What do I mean by being creative?

I mean that you need to look at ways of possibly combining multiple fields to create essentially something new out of the data. You need to look at how the fields of data are related and unrelated, and decide which fields make sense to look at separately versus collectively.

There is sometimes a tendency to be in a panic at the start of the data hackathon and just jump immediately into wanting to do something with the data so that you and your team can “get underway” – but in the end you’ll likely not be much of a winner if you have just crunched the data in the same way that the other teams are doing so.

It is worthwhile at the start to brainstorm and try to find an angle that nobody else might be thinking of.

Another perspective is to consider going beyond the data provided and combining the data with some other third-party data. For example, maybe using a free data set from the federal government about demographics and combining it with the provided data about mobile device usage. This is a creative approach that few other participants would think of, and it is one that you can usually prepare for in-advance by doing your homework before the event and getting those other data sources ready for use.

Some data hackathons might not allow you to use third-party data or insist that you prove that the data was openly available and not proprietary, so make sure to read the rules carefully of the data hackathon.
2. Don’t become overly enamored by the tool

Often, a data hackathon attracts techies and tools nerds, and so they are very tool oriented. As a result, they end-up at the end showing let’s saying tons of intricate curves and pie charts, but it is just showcasing the tools being used, and does not showcase insights about the data.

The tools in a data hackathon are normally second fiddle to the insights – when I say this, I am not saying that the tools are not crucial, since they are, as they will be what helps you to find the insights, but it is in-the-end what the data has that is most important, and the tool is secondary though vital to probing the data.
3. Use as much of the data as you can

Sometimes the amount of data is huge, occupying hundreds of gigabytes or maybe even dozens of terabytes.

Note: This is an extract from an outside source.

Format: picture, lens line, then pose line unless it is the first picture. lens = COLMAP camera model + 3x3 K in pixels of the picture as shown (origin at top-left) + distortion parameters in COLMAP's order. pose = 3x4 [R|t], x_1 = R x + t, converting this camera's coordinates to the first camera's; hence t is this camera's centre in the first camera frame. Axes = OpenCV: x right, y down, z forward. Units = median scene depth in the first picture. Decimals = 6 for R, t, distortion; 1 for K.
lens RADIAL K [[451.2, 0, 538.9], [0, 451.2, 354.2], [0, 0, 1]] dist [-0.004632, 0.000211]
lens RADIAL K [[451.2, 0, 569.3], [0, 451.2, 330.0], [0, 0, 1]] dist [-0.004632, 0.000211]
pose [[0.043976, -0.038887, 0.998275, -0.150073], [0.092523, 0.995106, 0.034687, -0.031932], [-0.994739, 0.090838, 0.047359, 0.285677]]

This requires using Big Data mindsets and capabilities to analyze.

Some teams will parcel out a smaller chunk of the data, which, though yes if you find good insights is handy, but at the same time if you don’t exploit the whole data set then you might be missing out on other very important and interesting insights.

Do not prematurely judge the data and cut it down in size.
4. Have your insights well pronounced and ready to present

Some of the techies that participate in a data hackathon might be really good at heads-down stuff, but they lack an ability to ultimately state what they found and present it so that the judges and the audience know what they actually accomplished.

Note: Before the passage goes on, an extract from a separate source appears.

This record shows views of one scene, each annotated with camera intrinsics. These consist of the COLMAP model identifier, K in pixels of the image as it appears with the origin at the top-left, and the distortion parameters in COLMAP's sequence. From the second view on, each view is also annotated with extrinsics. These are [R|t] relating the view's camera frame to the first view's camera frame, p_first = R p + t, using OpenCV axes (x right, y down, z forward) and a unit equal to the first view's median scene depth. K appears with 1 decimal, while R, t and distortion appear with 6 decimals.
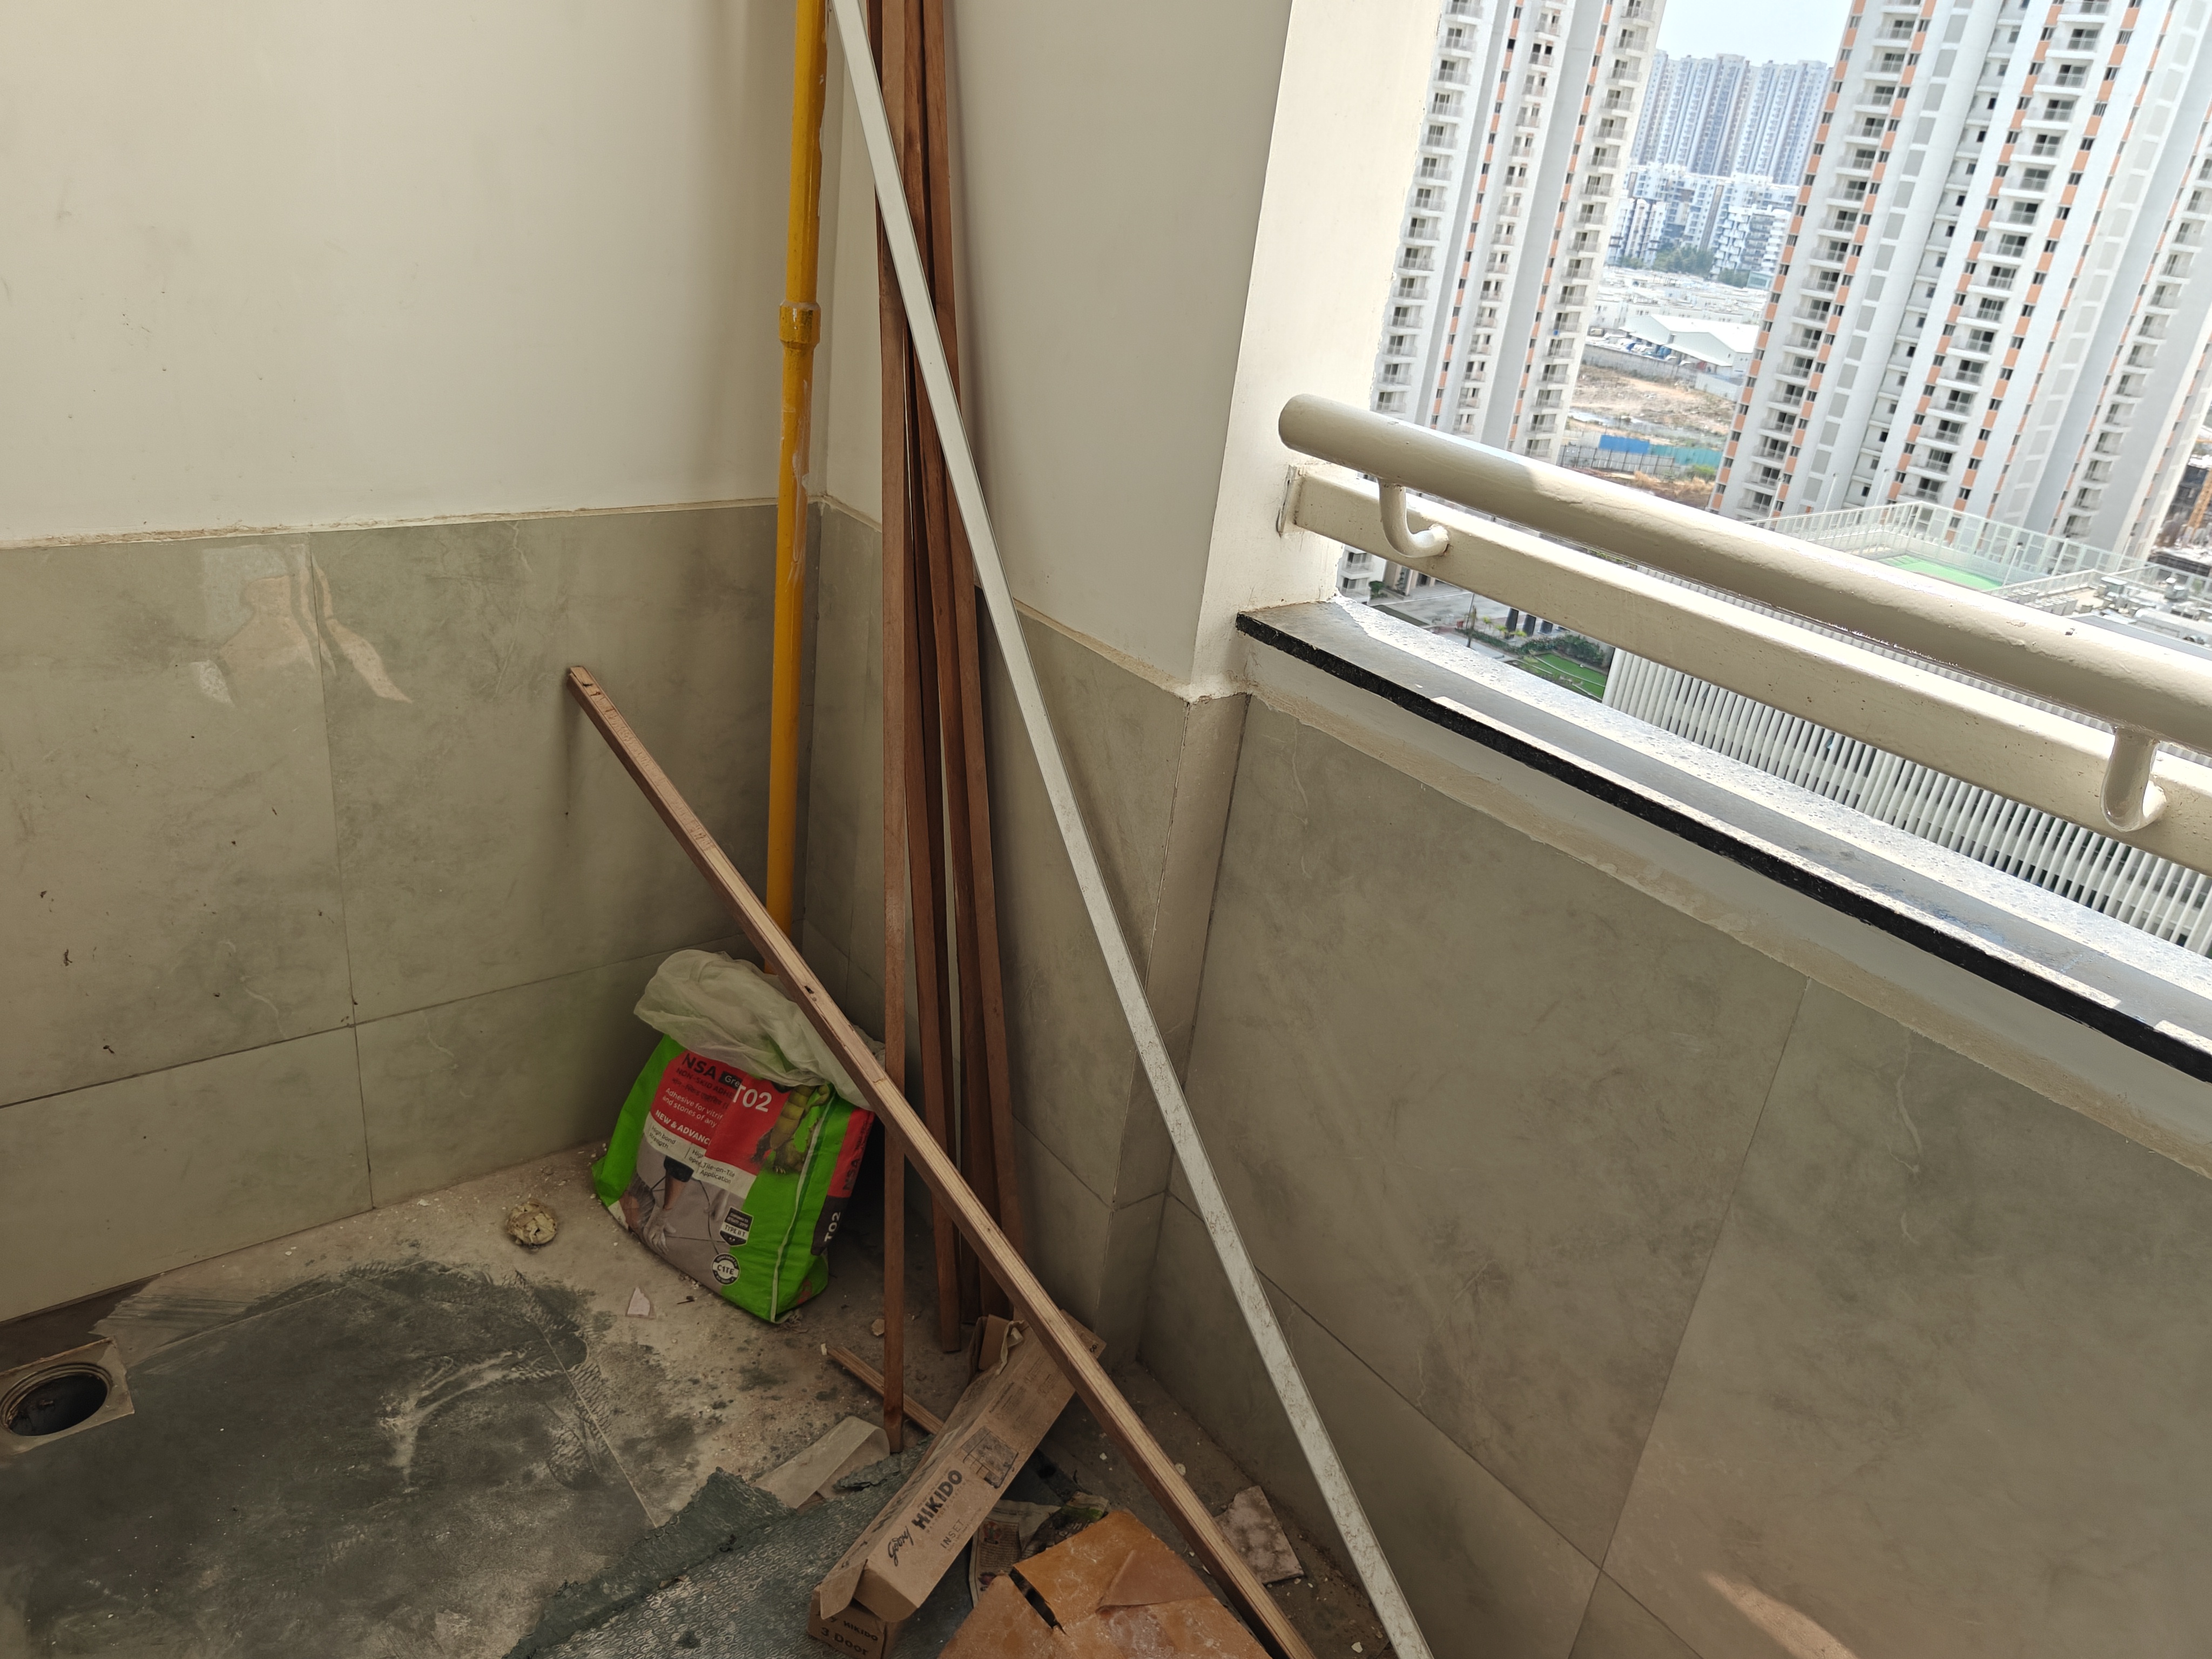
lens RADIAL K [[1567.2, 0, 1106.4], [0, 1567.2, 829.5], [0, 0, 1]] dist [-0.001976, 0.000577]
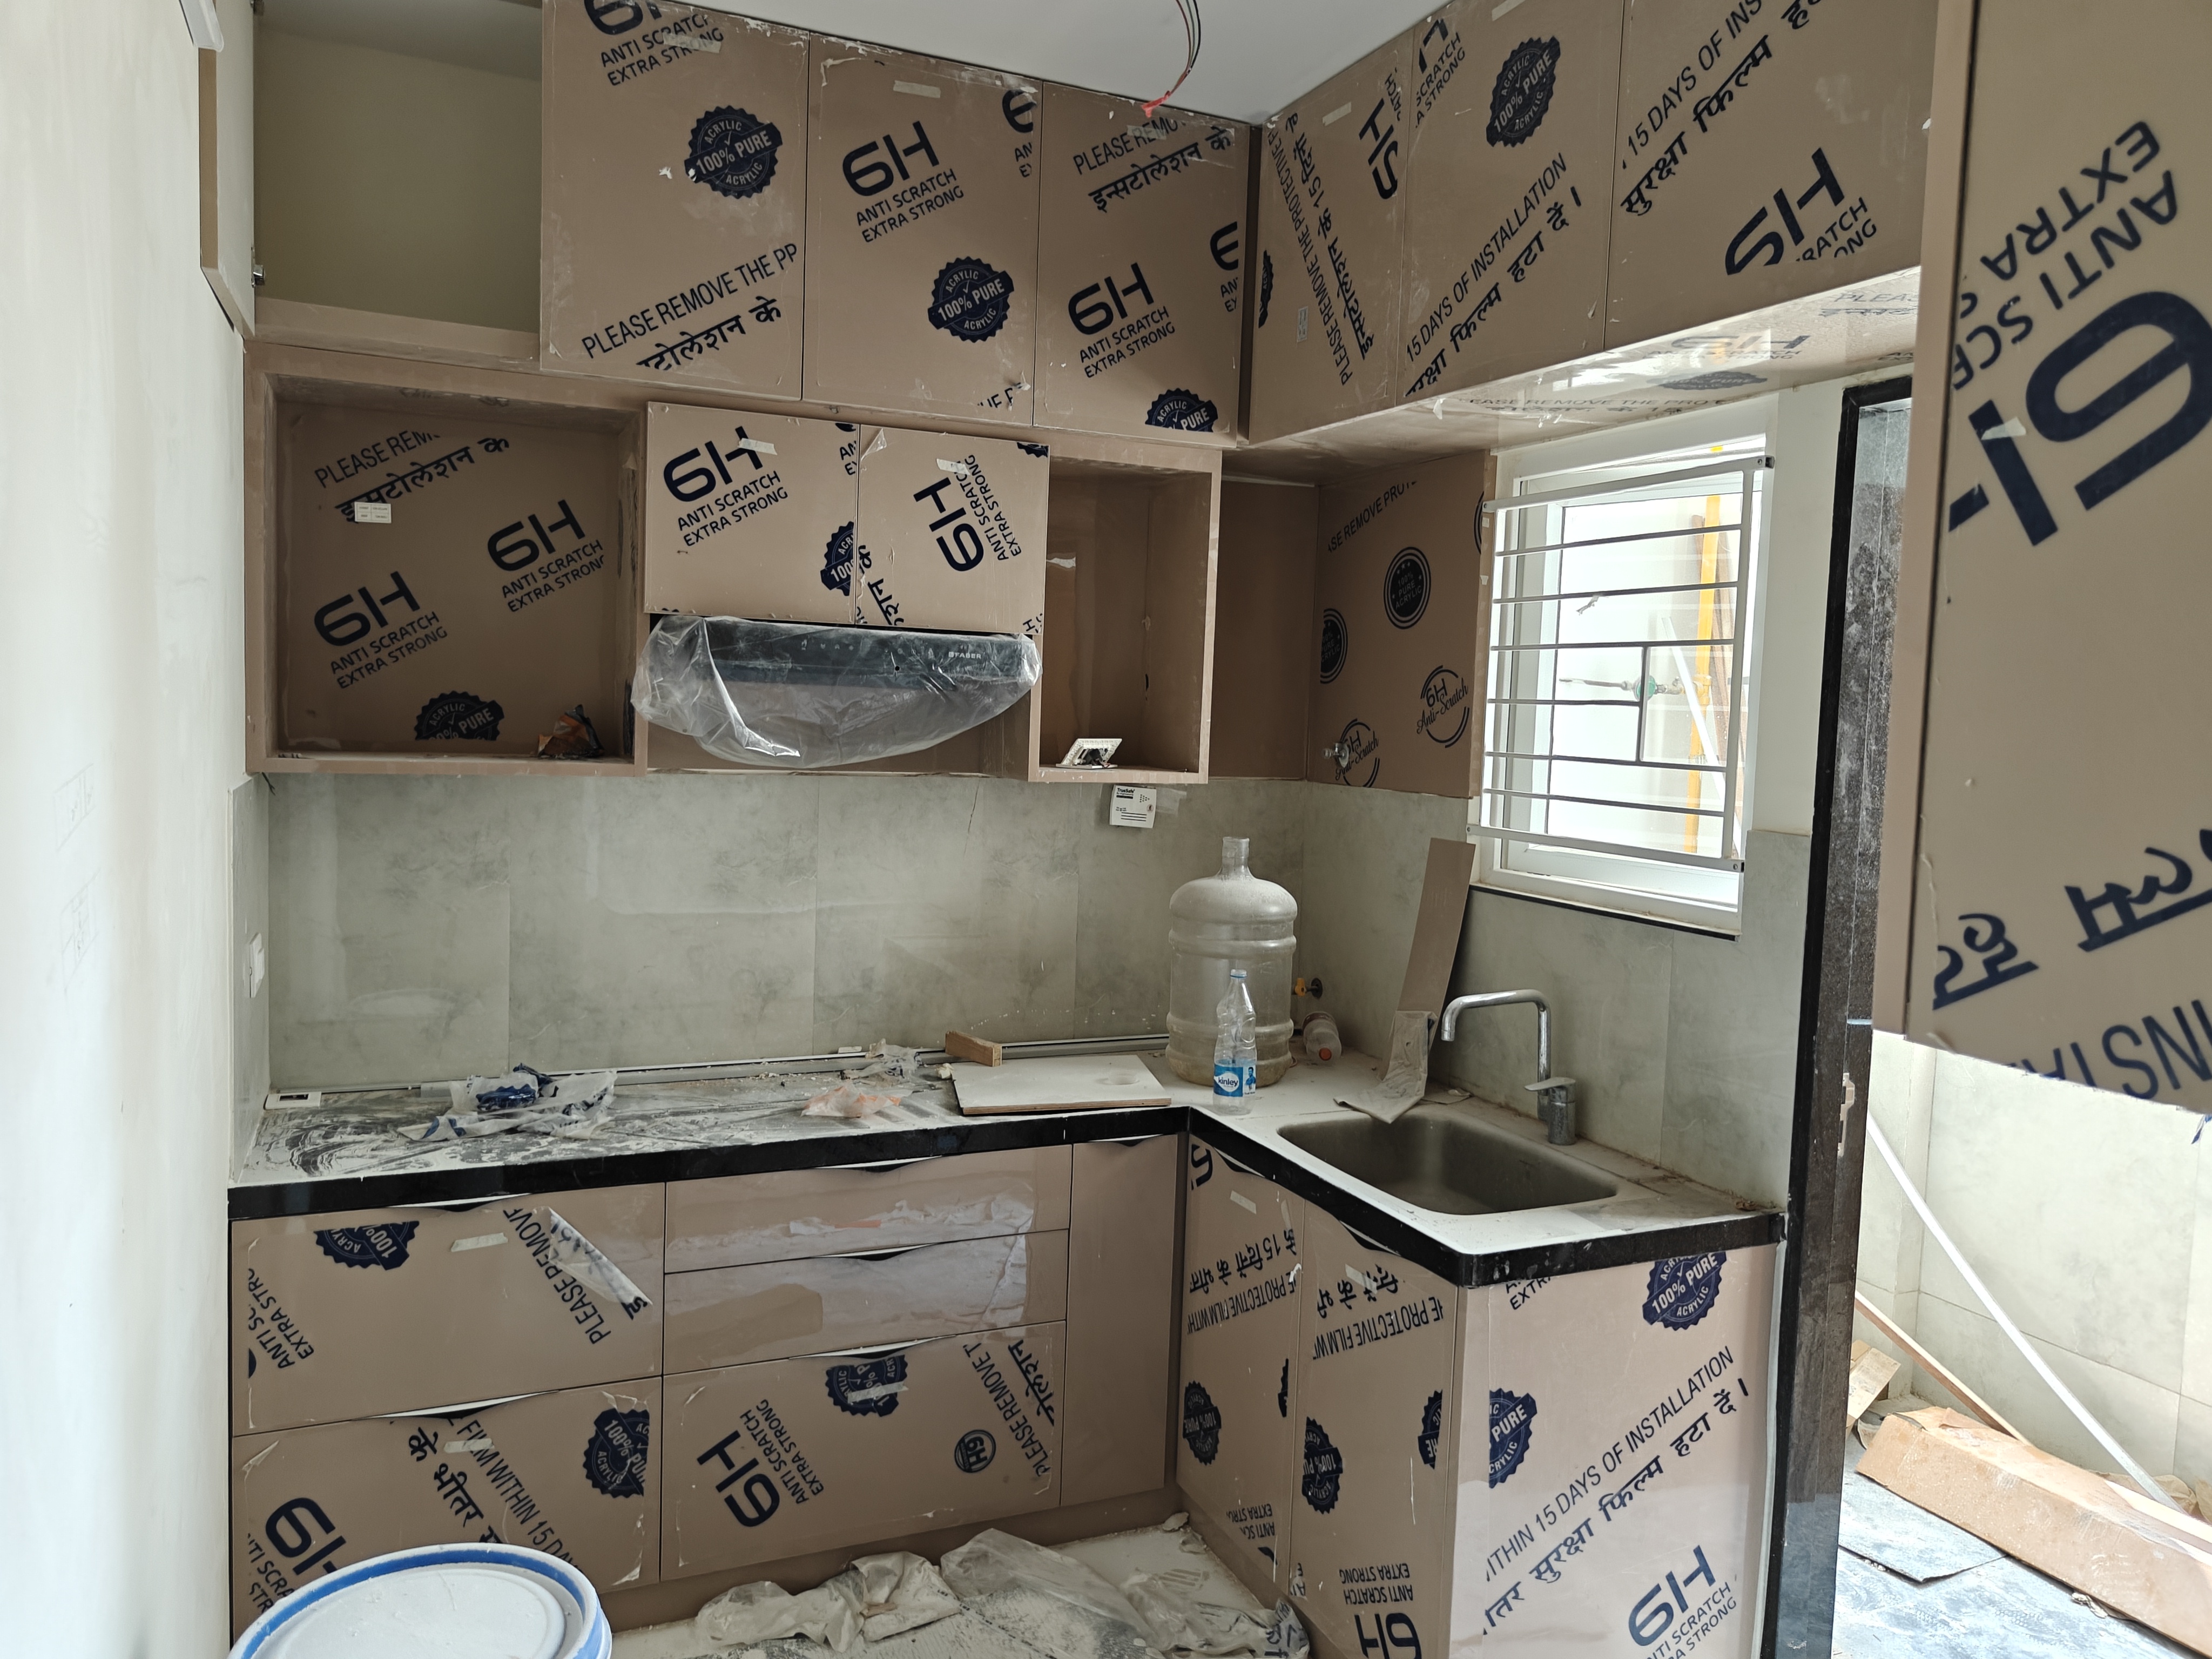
lens RADIAL K [[1567.2, 0, 1105.6], [0, 1567.2, 826.5], [0, 0, 1]] dist [-0.001976, 0.000577]
pose [[0.973578, -0.066049, -0.218594, -0.663340], [-0.021805, 0.925995, -0.376906, 0.593350], [0.227311, 0.371714, 0.900088, -1.743368]]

This is unfortunate because sometimes a team has actually discovered a tremendous eureka in the data, and yet when at the end they make a presentation it is so muddled and poorly presented that nobody has any clue about what the team found.

It’s a darn shame when a team has discovered some gold nuggets but cannot get the credit because they are unable to convey what they found.

Often, teams will make sure to include someone on the team that can actually articulate the findings and that has the ability to speak in front of a crowd and give a presentation.

Though this is not something most data hackathon participants think about beforehand, they usually to their regret realize the value of giving presentations once it happens at the end of the event.

Imagine that you have slaved away painstakingly on the data for 24 or maybe 48 hours, and when you get a one minute or two minute opportunity to present your results that it all falls apart because no one on your team can make those minutes count.
5. Building something versus data mining

I mentioned earlier that some data hackathons have a category involving building an app that somehow relates to the data. If you are in that category then you are somewhat safe that if you spend all of the hackathon building something then you are going to be OK at the end in terms of chances of winning (in that category).

If you are competing in the other categories that aren’t about building something, then you had best use your time to use given tools to do data mining. I’ve seen instances where the team is focused on building a tool to do data mining, which is a misuse usually of the time because they are reinventing the wheel – there are plentiful tools for data mining and so unless your team has a new insight about how data mining tools should work, you are going to be easily bested by those that know about existing tools and can use them well.

Resist the urge to code.

Embrace the urge to do data mining.
6. Having data that has significance

Sometimes the event organizers provide data that is not very inspiring. This makes it hard for the participants to then go about finding useful insights.

For participants faced with such a circumstance, it is very hard to turn lemons into lemonade. You can try to use some of my above suggestions about thinking creatively, and maybe it will help.

It is up to the organizers though to make sure that the event is interesting and exciting and provides ample opportunity to do interesting and engaging analyses.

Just because an organizer might happen to have a large set of data handy does not necessarily mean that it is worthy for use in a data hackathon.

I ask the organizers of data hackathons to think carefully beforehand about the data sets being provided.

I would even suggest that the data set should maybe have some kind of compelling business or social need involved. In other words, if a bunch of shape data hackers are going to spend an entire weekend trying to find insights in the data, at least leverage the intense scrutiny by the data hackers towards finding insights that might actually make a difference to business or to society.
GET INTO A DATA HACKATHON

If you’ve not attended a data hackathon, either as a participant or as an observer or a judge, you should definitely consider doing so.

For the participants, it can be quite a thrill and create friends and an experience of a life time.

For observers, admittedly it is a bit like watching grass grow, since most of the time the teams will be huddled together and have their noses in their laptop screens, but if you attend at the start and especially at the end, I think you’ll see what all the excitement is really about.

Finally, one small comment is that it is certainly refreshing to see people coming together for a positive aspect and trying to do something good in the world. Whether you think data hackathons are interesting or not, they promote a healthy spirit of expanding and advancing our ability to make use of data and enrich us all as to making data into something informative and actionable.

Seems like a laudable goal to me.

Good luck on your data hacks!

Enough said.